More popular than ever, the work of Eric Ravilious (1903-42) is rooted in the landscape of pre-war and early wartime England. This new book by Alan Powers, the established authority on Ravilious, provides the most comprehensive overview to date of the artist's work in all media - watercolour, illustration, printmaking, graphic design, textiles and ceramics - and firmly positions Ravilious as a major figure in the history of early 20th-century British art.In an accessible and engaging text, copiously illustrated with reproductions of work drawn from a range of sources, Alan Powers discusses the part Ravilious' work played in creating an English style, positioned between tradition and modernism, and borrowing from naive and popular art of the past. The book analyses Ravilious' different spheres of activity in turn, covering his education and formative influences, his mural painting, his printmaking and illustration, his work as leader in forming a new style of watercolour painting between the wars and his final period as an official War Artist.

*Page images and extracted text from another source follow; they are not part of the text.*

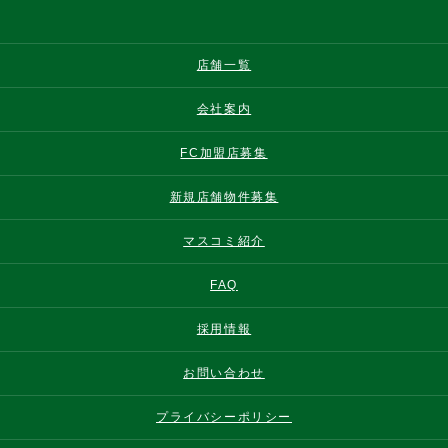
店舗一覧
会社案内
FC加盟店募集
新規店舗物件募集
マスコミ紹介
FAQ
採用情報
お問い合わせ
プライバシーポリシー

In a career curtailed by an early death, Ravilious also played a significant role as a designer; Powers argues that Ravilious showed how decoration and historical reference could find a place in the reform of the applied arts whilst simultaneously renewing a sense of national identity.Eric Ravilious will be welcomed by all those with an interest in an artist whose imagination was backed by great skill and a sharp eye for the unusual.
Alan Powers is a teacher, researcher and writer specialising in architecture and design.
Powers trained as an art historian at University of Cambridge, gaining an undergraduate degree and a PhD.
As a writer Powers has been prolific, writing reviews, magazine articles, obituaries of artists and architects as well as books. He has concentrated on 20th century British architecture and architectural conservation. He has also written books on the design of book jackets, shop fronts, book collectors, and the artist Eric Ravilious as well as monographs on Serge Chermayeff, and the British firms of Tayler and Green and of Aldington, Graig and Collinge.
Following my reading of Sybil & Cyril by Jenny Uglow and Romantic Moderns: English Writers, Artists and the Imagination from Virginia Woolf to John Piper by Alexandra Harris, this is a beautifully illustrated monograph of another English artist/illustrator of the inter-war years. The text is interesting, providing some historical and biographical background, but concentrating on the art, and it is the numerous illustrations that make this book worthwhile. Reading a whole book about Ravilious hasn’t been an artistic revelation, as I have already seen illustrations of what I still consider to be the most memorable and impactful works. However the author has done an excellent job of showing the different mediums in which Ravilious worked, woodcuts and watercolours are expected, but there are also murals (now mainly lost), designs for Wedgewood Potteries, fabric designs and even furniture.
For me, Ravilious’ most engaging picture is the watercolour Train Landscape from 1939, with the chalk Westbury Horse seen through a railway carriage window. It surprised me to realise that the picture only measures about 44cm x 55cm. However seeing illustrations of so much work by Ravilious, the consistent emotional detachment of the art became very evident as you are exposed to the repeated absence or simplification of human figures. But this detachment can also create a nostalgic, timeless quality, even when the landscape is anchored with contemporary (now historical) objects.
A 2013 Guardian review which I think captures something of what I feel: [Ravilious] remains the artist of the empty landscape and the uninhabited room, of a transient period in national life when the old and the new could still, just, be reconciled – even if he did have to create a parallel imaginative reality in which to do it.
As a student, I spent some time at Aberdeen University and was a frequent visitor to Aberdeen Art Gallery. One of my absolute favorurite paintings there was Eric Ravilious’ Train Landscape. And so it remains. However, now I have seen more of his painting and really appreciate his calm art. I enjoyed reading this book, not just admiring all the illustration. I now know much more about one of my favourite artists and will now start on Tirzah Garwood’s (his wife) autobiography!